For each of the three new transform files, replace everything on line 10 and below with the corresponding code blocks:

See below for the flight_alerts_preprocessed.py file code.

def compute(source_df):

    # define string columns to be normalized
    normalize_string_columns = [
        'category',
    ]

    # define columns to be cast to strings
    cast_string_columns = [
        'priority',
        'status',
    ]

    # define columns to be cast to dates
    cast_date_columns = [
        'flightDate',
    ]

    # cast columns to appropriate types using functions from our utils files
    typed_df = types.cast_to_string(source_df, cast_string_columns)
    typed_df = types.cast_to_date(typed_df, cast_date_columns, "MM/dd/yy")

    # normalize strings and column names using functions from our utils files
    normalized_df = clean.normalize_strings(typed_df, normalize_string_columns)
    normalized_df = clean.normalize_column_names(normalized_df)

    return normalized_df

See below for the priority_mapping_preprocessed.py and status_mapping_preprocessed.py file code (they'll each use the same code block).

def compute(source_df):

    # define string columns to be normalized
    normalize_string_columns = [
        'mapped_value',
    ]

    # define columns to be cast to strings
    cast_string_columns = [
        'value',
    ]

    # cast columns to appropriate types and normalize strings using functions from our utils files
    normalized_df = types.cast_to_string(source_df, cast_string_columns)
    normalized_df = clean.normalize_strings(normalized_df, normalize_string_columns)

    return normalized_df

Review the code comments and syntax to see how the cleaning and type utils are invoked in the preprocessed transforms.

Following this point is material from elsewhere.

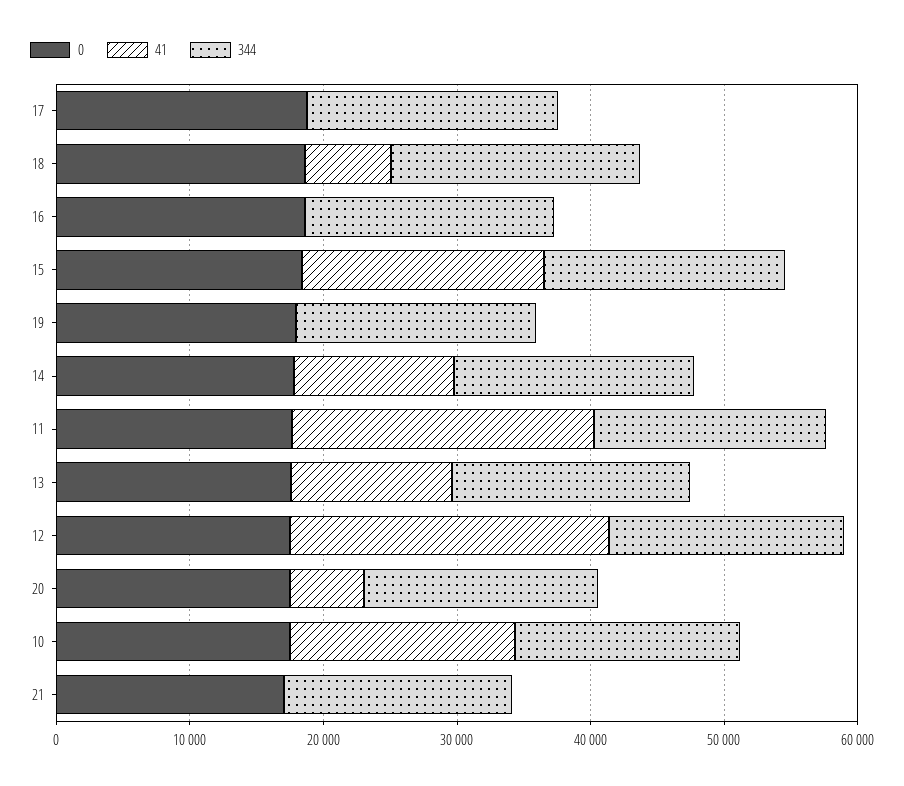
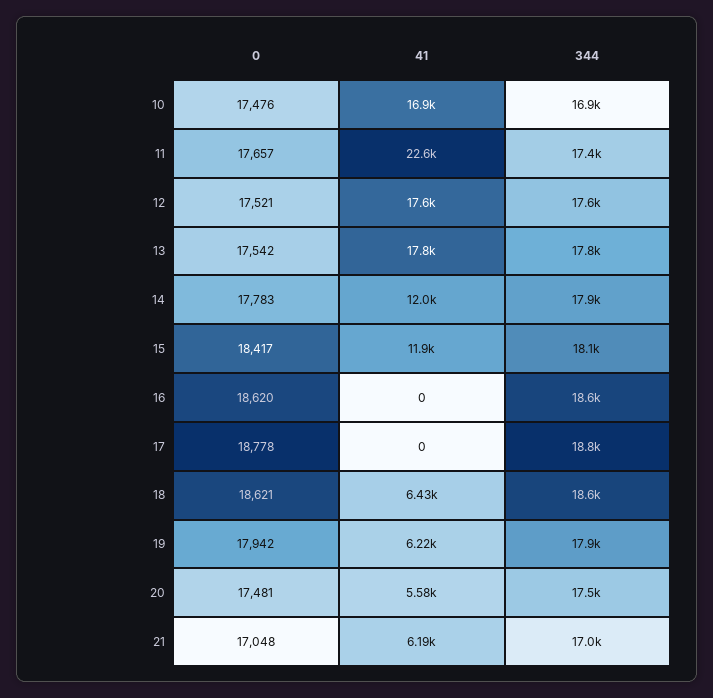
41, 15: 18000 -> 11900
41, 19: 0 -> 6220
41, 13: 12000 -> 17800
41, 12: 24000 -> 17600
41, 21: 0 -> 6190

Test each transform file using the Preview option, noting how the application of the util functions changes the outputs (e.g., the flightDate column is now a date type and the mapped_values columns in the mapping files are properly formatted).
Commit your code with a meaningful message, such as “feature: add preprocessing transforms”.
Once the CI checks have passed, Build each dataset on your feature branch.
Consider returning to each of your preprocessed transform files and clicking the hyperlinked text: “Replace paths with RIDs” (you may need to refresh your browser first).
After validating the output datasets on your branch in the dataset application, (Squash and) merge your feature branch into Master.
Delete your feature branch.
Build the datasets on the Master branch and verify the outputs in the dataset application.